### Assigned task:
Your task is to extract the lines from the one holding "Avoidance, minimization, and" through the end of the material. Set them down exactly and add nothing.

### Information given:

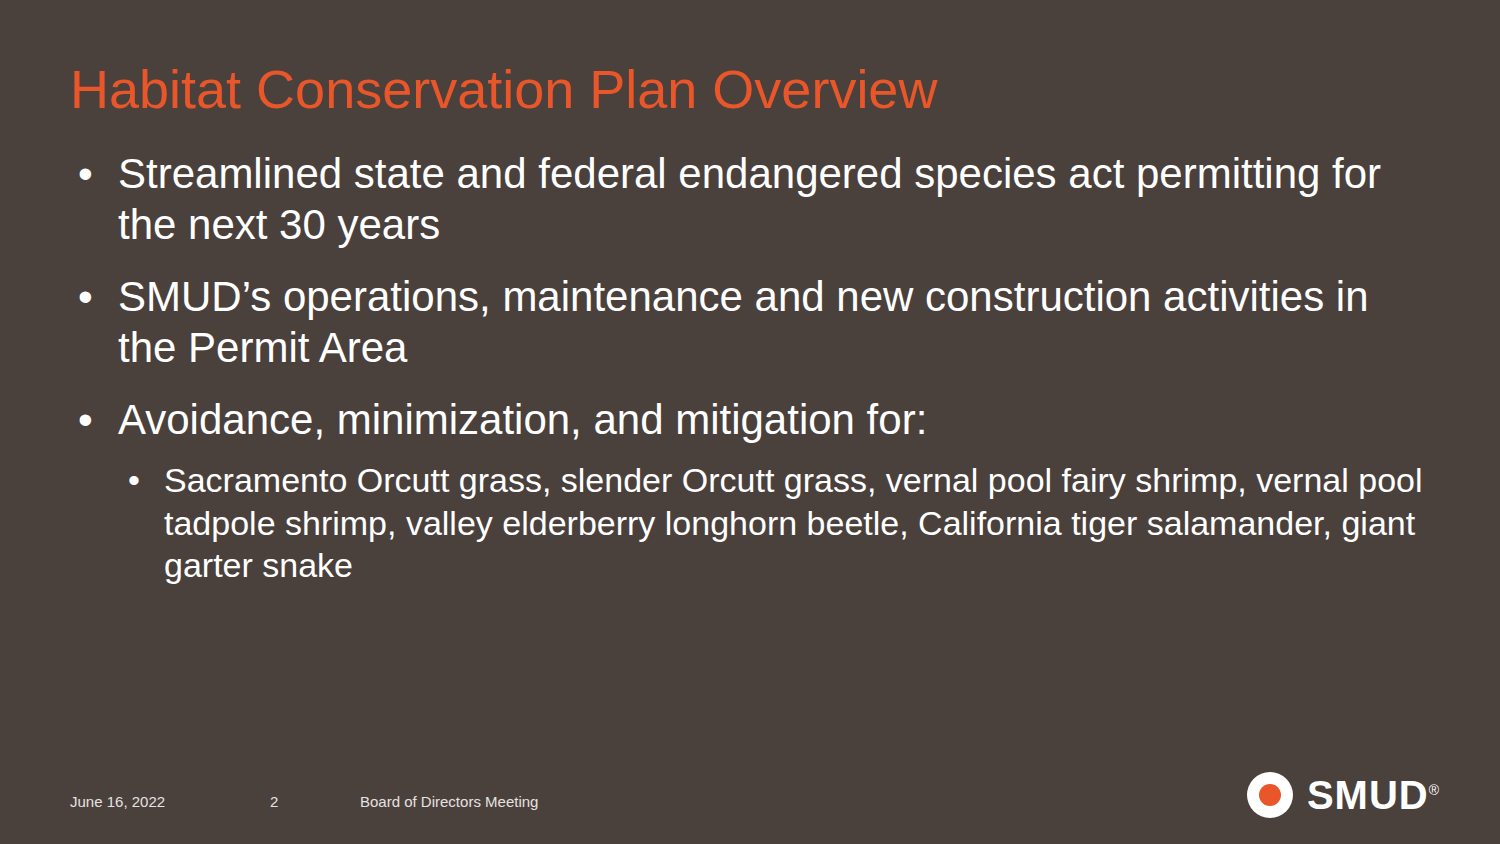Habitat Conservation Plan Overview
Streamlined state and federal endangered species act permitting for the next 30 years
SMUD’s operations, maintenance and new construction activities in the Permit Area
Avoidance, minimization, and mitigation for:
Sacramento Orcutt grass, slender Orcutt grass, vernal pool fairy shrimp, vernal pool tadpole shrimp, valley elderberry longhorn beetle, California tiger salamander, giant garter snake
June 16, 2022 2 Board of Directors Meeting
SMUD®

### Response area:
Avoidance, minimization, and mitigation for:
Sacramento Orcutt grass, slender Orcutt grass, vernal pool fairy shrimp, vernal pool tadpole shrimp, valley elderberry longhorn beetle, California tiger salamander, giant garter snake
June 16, 2022 2 Board of Directors Meeting
SMUD®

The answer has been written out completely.